“Ashes to ashes, dust to dust.”

The words of the minister hung in the air. I’ve heard them many times before.

At this point in life, I’ve stood at the gravesides of countless loved ones and acquaintances, and each time I am struck by something different: the circumstances of the death; the reaction of family members, especially children; the season of the year; a hymn; nearby headstones.

This time it was those familiar words: ashes to ashes.

But rather than eliciting sorrow, I felt a smile coming on.

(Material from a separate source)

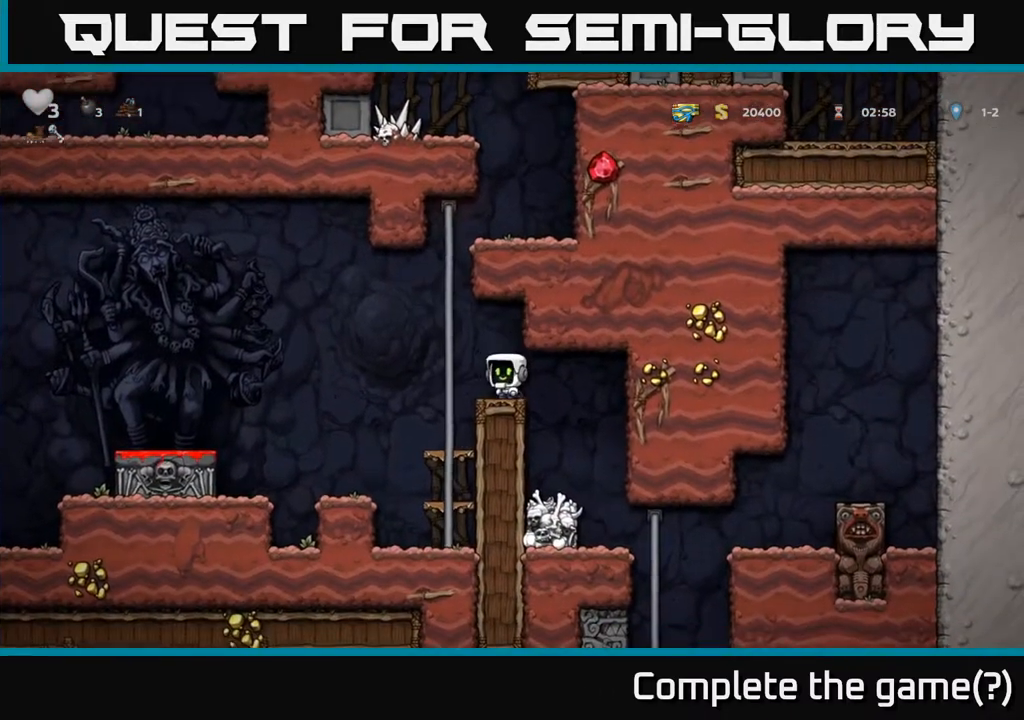
{"buttons": [], "left_stick": "center", "right_stick": "center", "events": [[83, "left_stick", "right"], [250, "left_stick", "left"], [400, "left_stick", "center"]]}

I recalled a Lenten retreat many years ago when the impassioned facilitator drew upon the title of a well-known hymn and encouraged our Lenten prayer to be, “Cremate in me a new heart, Lord.”

I also remember trying to stifle a chuckle during the retreat, especially when the leader then stressed that we should “make ashes of all that is not of God.”

Her slip of the tongue elevated an excellent retreat into an extraordinary experience for me, because, years later, I am still asking myself the question, “What needs to be cremated in my life?”

At one time the list was considerable, most of them fears of one kind or another. I’ve invested a significant amount of reflection and prayer in getting to the root of those fears so I could turn them to ashes, but their ghosts still linger at times.

I’m fine with that, because I am aware of it, and acknowledgment is the first step to change. And I haven’t given up the fight.

But there is one thing on the list that still has me stymied – attachment.

That’s a pretty big issue in the spiritual life, and the emotional life, as well.

St. John of the Cross, who taught often about the need to practice detachment in all things, encouraged, “Strive to preserve your heart in peace; let no event of this world disturb it.”

The peace to which he referred is the peace of detachment, the peace of true joy.

My attachments are most obvious in my struggle to let go, emotionally, of the homes I’ve lived in with my family.

While I was forced to let go of my childhood home when my parents died, and our home of many wonderful memories in Ortley Beach after Superstorm Sandy, I have never been back to either neighborhood to visit because it is difficult for me emotionally.

This attachment disturbs my peace. It has a control over me that limits my freedom to be present to the friends and family who are God’s gift.

While it is easy to see how we might be attached to such things as money, success, power or possessions, it is not so easy to recognize our attachment to people.

It requires an understanding that attachment, even to those closest to us, is not the same as love. Attachment is an imbalance in a relationship.

Whether spouse, child, friend or acquaintance, when we allow other people’s issues and emotions to generate a negative response within us, we give them power to change who God intends us to be.

In his Ash Wednesday homily this year, Pope Francis compared the heart to a magnet. It “needs to attach itself to something. But if it only attaches itself to earthly things, sooner or later it becomes a slave to them … whereas if our heart is attached to what does not pass away, we rediscover ourselves and are set free.”

Lent, said Pope Francis, “is the time of grace that liberates the heart from vanity. … It is a time to fix our gaze on what abides.”

What abides is Jesus, the Holy Father stressed. “From the cross, Jesus teaches us the great courage involved in renunciation. We will never move forward if we are heavily weighed down. Jesus … calls us to a life that is passionate for Him, which is not lost amid the ashes of the world.”